Items from a dataset
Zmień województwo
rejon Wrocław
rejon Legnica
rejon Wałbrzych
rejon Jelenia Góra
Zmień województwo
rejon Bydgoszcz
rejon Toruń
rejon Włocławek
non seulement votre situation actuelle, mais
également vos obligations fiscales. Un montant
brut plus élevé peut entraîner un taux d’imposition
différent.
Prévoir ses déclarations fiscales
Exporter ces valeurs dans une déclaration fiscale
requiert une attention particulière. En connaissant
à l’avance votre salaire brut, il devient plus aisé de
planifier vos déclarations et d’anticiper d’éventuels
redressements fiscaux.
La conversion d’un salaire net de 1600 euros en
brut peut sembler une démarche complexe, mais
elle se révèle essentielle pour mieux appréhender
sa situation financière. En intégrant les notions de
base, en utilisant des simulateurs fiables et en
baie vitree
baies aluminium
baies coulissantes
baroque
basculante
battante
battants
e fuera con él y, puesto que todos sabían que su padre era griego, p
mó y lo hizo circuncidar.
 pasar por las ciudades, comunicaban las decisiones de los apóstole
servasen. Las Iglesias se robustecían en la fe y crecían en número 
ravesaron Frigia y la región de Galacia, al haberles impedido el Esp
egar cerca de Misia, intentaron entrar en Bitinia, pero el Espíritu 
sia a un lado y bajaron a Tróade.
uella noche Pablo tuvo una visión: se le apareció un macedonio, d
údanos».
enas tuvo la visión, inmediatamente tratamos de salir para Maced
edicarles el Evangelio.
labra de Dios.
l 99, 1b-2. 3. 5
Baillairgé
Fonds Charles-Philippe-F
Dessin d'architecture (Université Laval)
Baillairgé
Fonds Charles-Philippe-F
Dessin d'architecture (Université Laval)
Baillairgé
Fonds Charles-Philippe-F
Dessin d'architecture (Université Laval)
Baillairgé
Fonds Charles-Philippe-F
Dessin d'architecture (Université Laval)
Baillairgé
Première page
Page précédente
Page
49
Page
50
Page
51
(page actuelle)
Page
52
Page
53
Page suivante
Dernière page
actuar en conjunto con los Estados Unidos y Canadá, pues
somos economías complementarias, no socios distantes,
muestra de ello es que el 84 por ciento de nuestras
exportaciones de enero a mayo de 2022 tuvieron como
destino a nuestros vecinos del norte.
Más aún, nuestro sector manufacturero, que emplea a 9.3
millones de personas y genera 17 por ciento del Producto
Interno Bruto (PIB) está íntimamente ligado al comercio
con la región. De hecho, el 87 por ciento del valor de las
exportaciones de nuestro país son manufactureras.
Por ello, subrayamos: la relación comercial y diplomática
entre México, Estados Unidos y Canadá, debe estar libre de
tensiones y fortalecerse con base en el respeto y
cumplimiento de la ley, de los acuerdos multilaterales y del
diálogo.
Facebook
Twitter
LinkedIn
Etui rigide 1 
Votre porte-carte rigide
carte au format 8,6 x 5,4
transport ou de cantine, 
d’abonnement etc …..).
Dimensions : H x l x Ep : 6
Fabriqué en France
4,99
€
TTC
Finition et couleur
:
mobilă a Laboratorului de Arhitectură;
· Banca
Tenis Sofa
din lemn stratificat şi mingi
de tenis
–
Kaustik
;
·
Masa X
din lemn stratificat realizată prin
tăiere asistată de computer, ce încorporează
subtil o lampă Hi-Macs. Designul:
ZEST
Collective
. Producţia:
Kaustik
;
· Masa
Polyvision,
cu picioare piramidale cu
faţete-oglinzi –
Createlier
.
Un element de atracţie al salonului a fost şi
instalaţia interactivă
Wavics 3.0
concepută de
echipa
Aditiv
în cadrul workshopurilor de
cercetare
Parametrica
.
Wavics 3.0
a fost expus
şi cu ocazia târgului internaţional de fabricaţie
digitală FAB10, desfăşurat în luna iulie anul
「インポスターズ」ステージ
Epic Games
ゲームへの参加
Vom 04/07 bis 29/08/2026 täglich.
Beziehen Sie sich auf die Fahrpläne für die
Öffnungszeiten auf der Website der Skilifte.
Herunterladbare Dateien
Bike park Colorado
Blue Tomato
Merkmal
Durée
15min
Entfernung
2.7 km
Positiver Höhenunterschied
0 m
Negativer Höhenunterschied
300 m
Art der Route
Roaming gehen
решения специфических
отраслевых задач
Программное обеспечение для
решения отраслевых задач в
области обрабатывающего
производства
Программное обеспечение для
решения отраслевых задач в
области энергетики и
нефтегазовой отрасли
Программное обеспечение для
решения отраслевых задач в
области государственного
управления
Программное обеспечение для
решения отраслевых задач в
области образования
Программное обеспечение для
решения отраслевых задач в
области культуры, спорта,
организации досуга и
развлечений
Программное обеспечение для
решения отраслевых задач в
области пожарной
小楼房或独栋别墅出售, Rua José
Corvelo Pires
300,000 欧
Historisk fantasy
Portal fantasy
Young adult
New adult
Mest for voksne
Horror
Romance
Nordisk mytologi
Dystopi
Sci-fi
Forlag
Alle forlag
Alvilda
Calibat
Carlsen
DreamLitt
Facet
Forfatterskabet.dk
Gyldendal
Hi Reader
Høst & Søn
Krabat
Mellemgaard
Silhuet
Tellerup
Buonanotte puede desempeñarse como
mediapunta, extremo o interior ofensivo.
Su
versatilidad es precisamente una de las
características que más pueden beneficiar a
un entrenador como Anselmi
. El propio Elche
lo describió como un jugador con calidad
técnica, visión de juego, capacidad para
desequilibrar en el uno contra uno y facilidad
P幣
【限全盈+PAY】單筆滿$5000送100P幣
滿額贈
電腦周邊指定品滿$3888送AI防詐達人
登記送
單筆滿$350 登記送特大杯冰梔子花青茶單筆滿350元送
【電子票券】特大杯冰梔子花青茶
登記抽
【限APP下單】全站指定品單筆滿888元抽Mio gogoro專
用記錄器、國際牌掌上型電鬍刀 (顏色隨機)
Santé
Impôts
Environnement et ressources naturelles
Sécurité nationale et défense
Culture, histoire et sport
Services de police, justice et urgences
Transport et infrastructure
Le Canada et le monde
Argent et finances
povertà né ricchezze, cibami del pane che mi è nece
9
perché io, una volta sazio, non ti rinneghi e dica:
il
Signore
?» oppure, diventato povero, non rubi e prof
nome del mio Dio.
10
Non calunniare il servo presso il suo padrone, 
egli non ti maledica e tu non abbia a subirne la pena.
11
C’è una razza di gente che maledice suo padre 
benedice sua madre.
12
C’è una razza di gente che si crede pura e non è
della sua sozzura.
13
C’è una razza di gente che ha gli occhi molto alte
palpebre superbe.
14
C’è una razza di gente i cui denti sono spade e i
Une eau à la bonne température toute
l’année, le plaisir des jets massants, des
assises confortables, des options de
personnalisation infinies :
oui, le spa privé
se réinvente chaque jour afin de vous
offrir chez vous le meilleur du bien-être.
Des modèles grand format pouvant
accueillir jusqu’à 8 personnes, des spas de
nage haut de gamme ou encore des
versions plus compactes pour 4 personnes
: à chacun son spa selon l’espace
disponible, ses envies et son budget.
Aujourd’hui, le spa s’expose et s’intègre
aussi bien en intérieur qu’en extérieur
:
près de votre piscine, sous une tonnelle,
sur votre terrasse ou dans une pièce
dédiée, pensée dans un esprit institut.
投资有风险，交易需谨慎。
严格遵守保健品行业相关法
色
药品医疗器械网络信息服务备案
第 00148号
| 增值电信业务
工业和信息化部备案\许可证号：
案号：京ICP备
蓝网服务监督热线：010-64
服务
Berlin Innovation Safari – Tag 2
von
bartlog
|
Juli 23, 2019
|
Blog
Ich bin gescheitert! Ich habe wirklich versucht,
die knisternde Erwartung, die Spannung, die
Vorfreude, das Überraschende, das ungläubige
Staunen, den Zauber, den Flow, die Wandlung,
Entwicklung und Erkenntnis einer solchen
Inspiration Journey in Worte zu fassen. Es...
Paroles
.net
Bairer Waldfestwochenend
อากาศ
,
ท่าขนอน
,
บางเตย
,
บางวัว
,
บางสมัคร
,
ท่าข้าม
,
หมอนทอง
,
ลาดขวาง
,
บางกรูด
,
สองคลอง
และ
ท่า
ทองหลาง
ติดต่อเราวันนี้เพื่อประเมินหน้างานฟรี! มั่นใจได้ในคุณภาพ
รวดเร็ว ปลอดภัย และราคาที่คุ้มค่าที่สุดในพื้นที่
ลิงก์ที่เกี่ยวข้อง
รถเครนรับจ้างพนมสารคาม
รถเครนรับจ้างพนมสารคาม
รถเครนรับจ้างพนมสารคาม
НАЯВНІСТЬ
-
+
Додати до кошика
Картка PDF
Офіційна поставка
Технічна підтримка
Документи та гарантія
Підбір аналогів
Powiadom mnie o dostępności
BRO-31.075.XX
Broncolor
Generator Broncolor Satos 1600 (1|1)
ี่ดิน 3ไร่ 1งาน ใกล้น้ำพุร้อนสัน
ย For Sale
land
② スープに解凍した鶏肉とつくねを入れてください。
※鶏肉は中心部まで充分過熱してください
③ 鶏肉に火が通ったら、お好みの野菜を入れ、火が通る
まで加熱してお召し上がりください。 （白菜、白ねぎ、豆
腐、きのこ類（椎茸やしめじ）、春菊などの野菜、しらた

## Description of the task
Could you restate, word for word, the lines above from the one with "Mellemgaard" to the one with "lo describió como un jugador con calidad", both included?

## Output below
Mellemgaard
Silhuet
Tellerup
Buonanotte puede desempeñarse como
mediapunta, extremo o interior ofensivo.
Su
versatilidad es precisamente una de las
características que más pueden beneficiar a
un entrenador como Anselmi
. El propio Elche
lo describió como un jugador con calidad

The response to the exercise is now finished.